> _TASK DETAILS_:
Report each line of the entries below that has the word "down" in it.

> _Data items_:
--

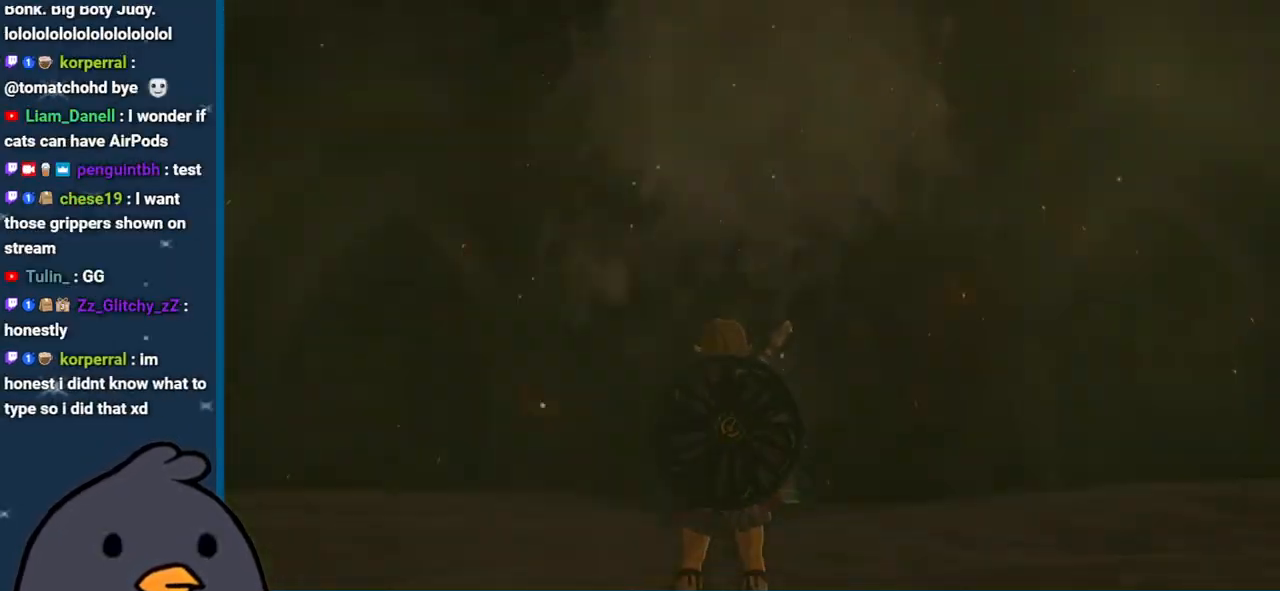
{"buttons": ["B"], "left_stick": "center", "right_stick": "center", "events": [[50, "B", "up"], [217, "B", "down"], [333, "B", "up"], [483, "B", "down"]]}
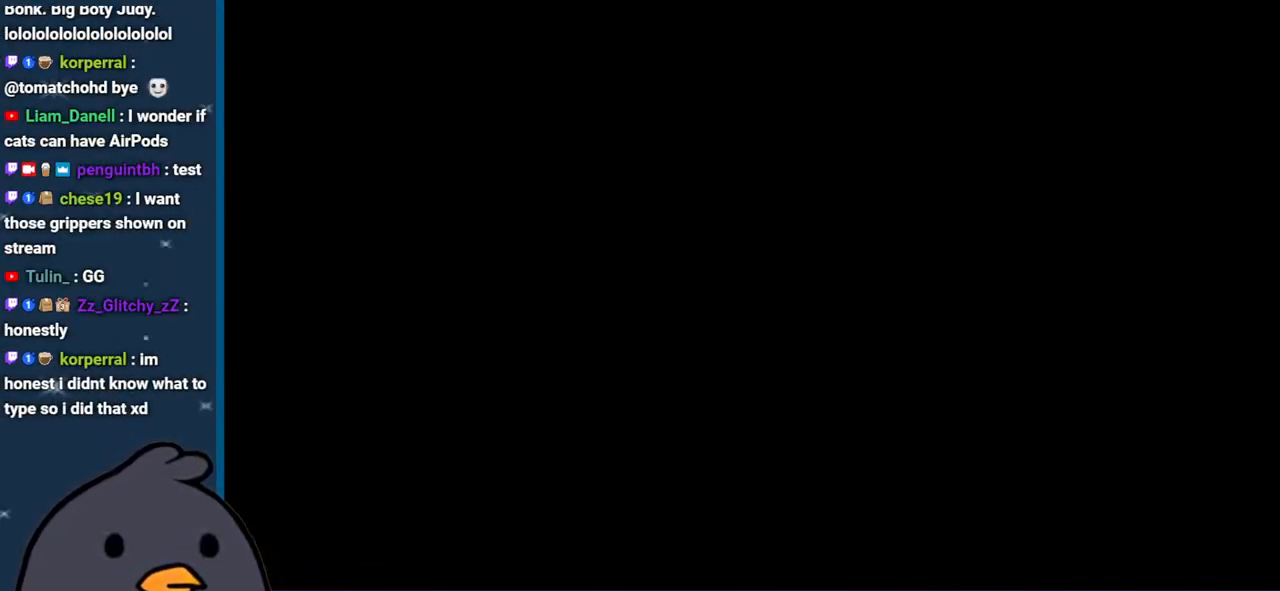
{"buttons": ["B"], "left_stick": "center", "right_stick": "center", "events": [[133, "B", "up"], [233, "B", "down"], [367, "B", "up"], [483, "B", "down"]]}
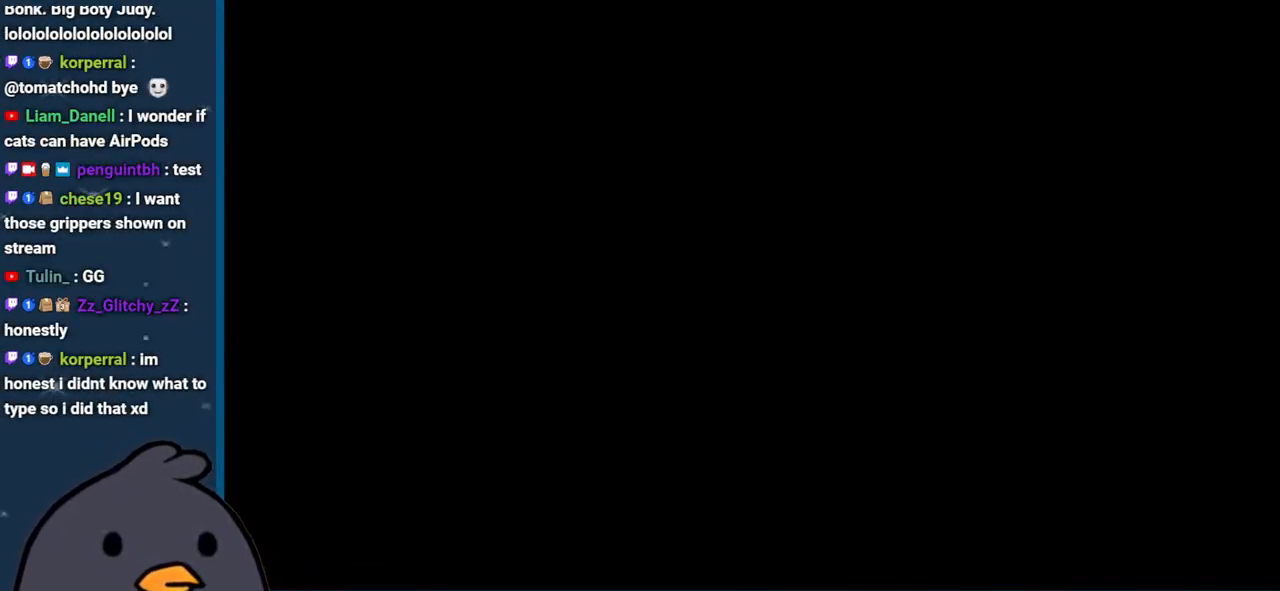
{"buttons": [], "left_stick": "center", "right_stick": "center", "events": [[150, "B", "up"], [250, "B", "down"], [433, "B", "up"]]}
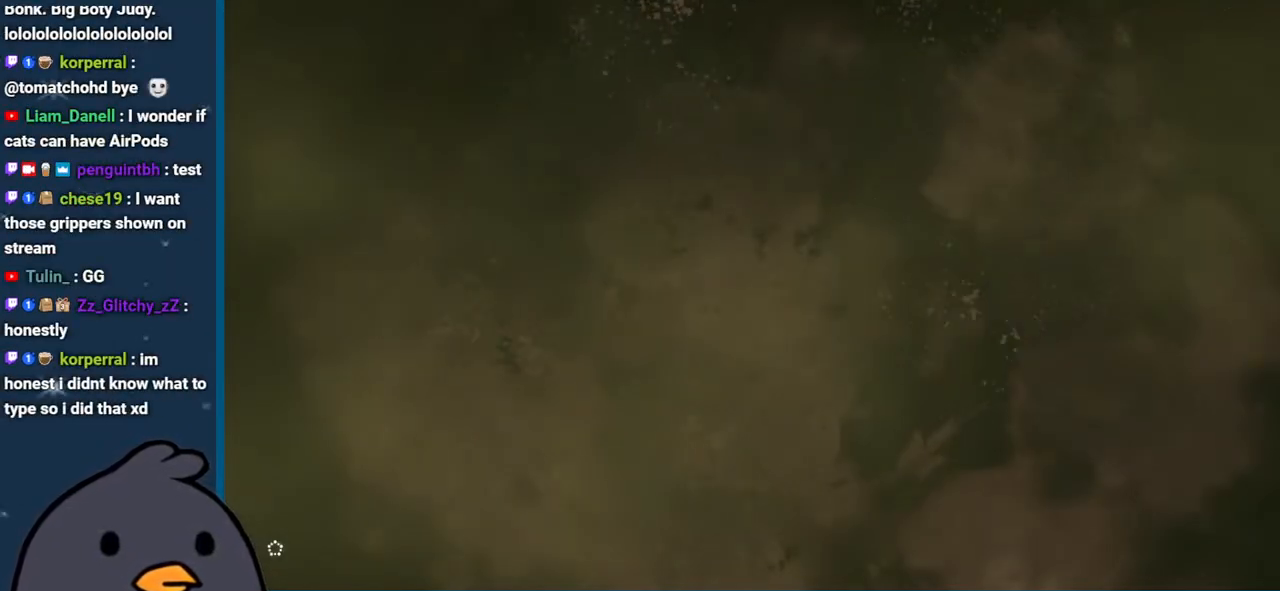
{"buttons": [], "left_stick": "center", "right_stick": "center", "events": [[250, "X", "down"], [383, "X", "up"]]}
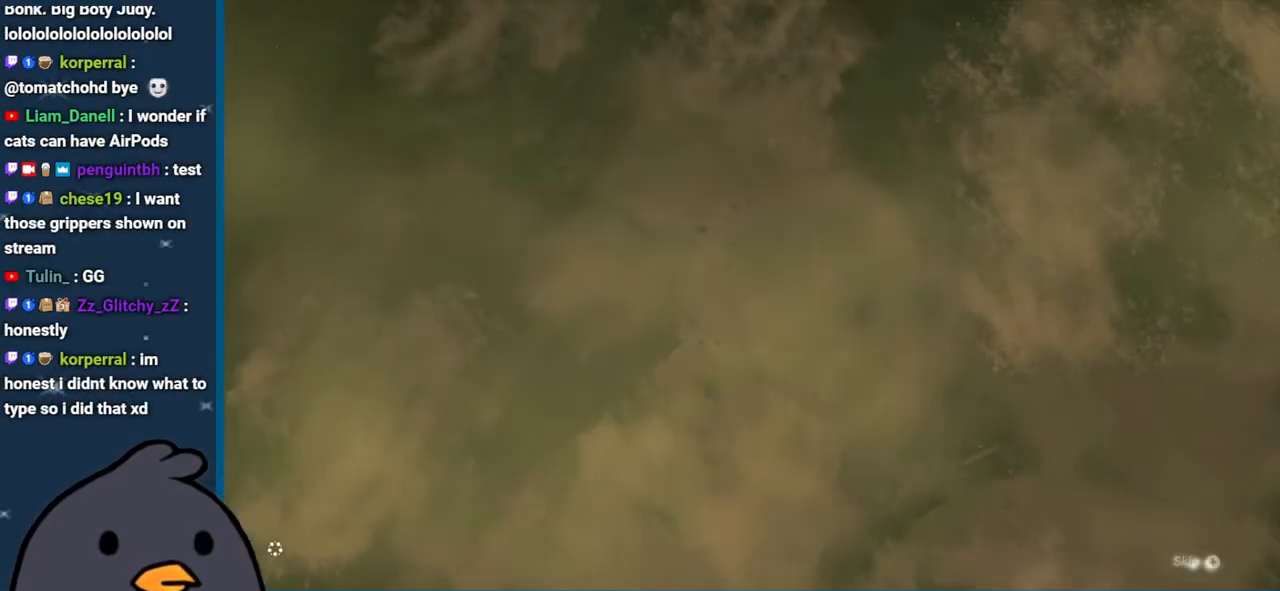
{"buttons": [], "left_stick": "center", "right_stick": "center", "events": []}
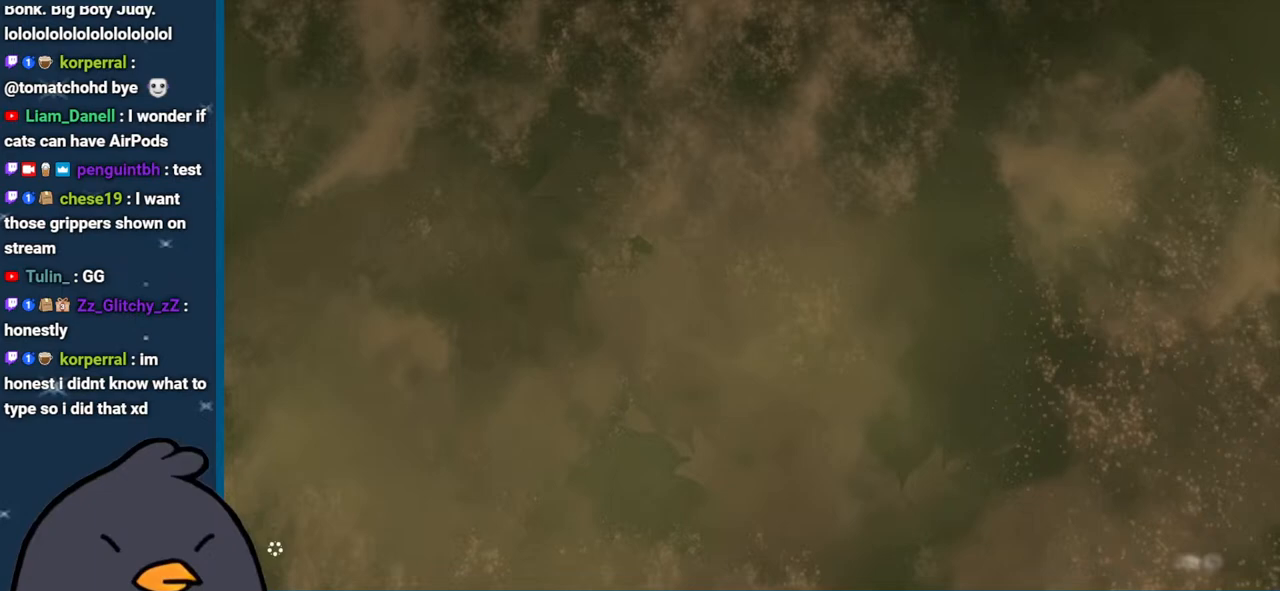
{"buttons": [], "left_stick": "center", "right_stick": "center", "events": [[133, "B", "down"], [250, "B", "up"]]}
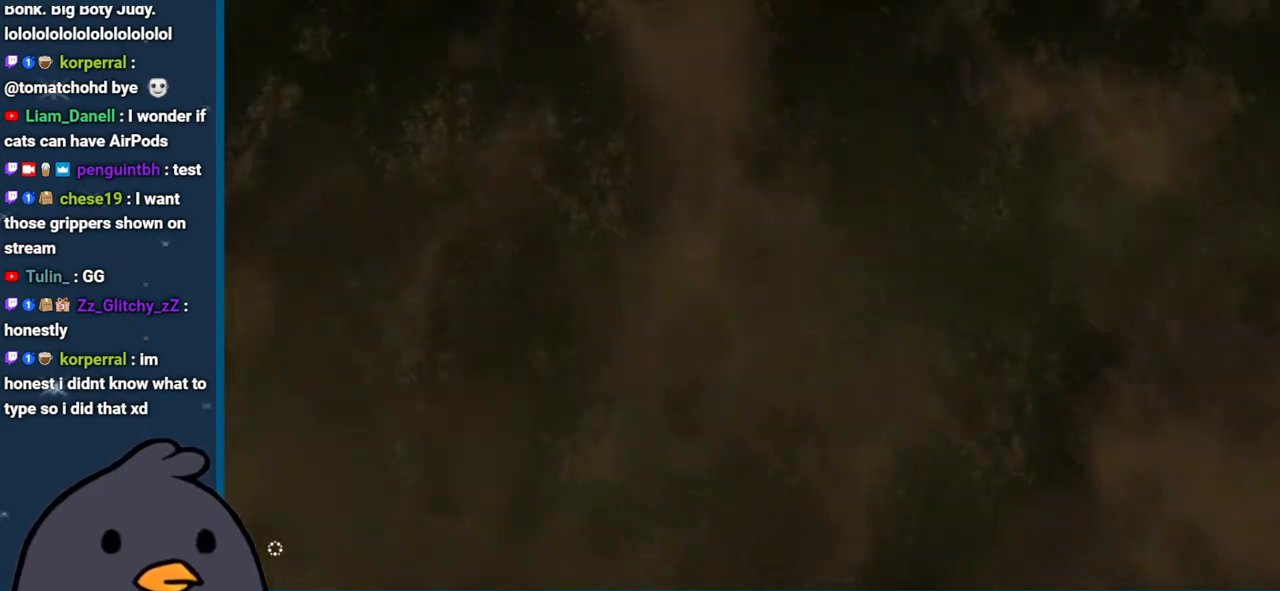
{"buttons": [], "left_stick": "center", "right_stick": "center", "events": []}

--

> _WORKED SOLUTION_:
{"buttons": ["B"], "left_stick": "center", "right_stick": "center", "events": [[50, "B", "up"], [217, "B", "down"], [333, "B", "up"], [483, "B", "down"]]}
{"buttons": ["B"], "left_stick": "center", "right_stick": "center", "events": [[133, "B", "up"], [233, "B", "down"], [367, "B", "up"], [483, "B", "down"]]}
{"buttons": [], "left_stick": "center", "right_stick": "center", "events": [[150, "B", "up"], [250, "B", "down"], [433, "B", "up"]]}
{"buttons": [], "left_stick": "center", "right_stick": "center", "events": [[250, "X", "down"], [383, "X", "up"]]}
{"buttons": [], "left_stick": "center", "right_stick": "center", "events": [[133, "B", "down"], [250, "B", "up"]]}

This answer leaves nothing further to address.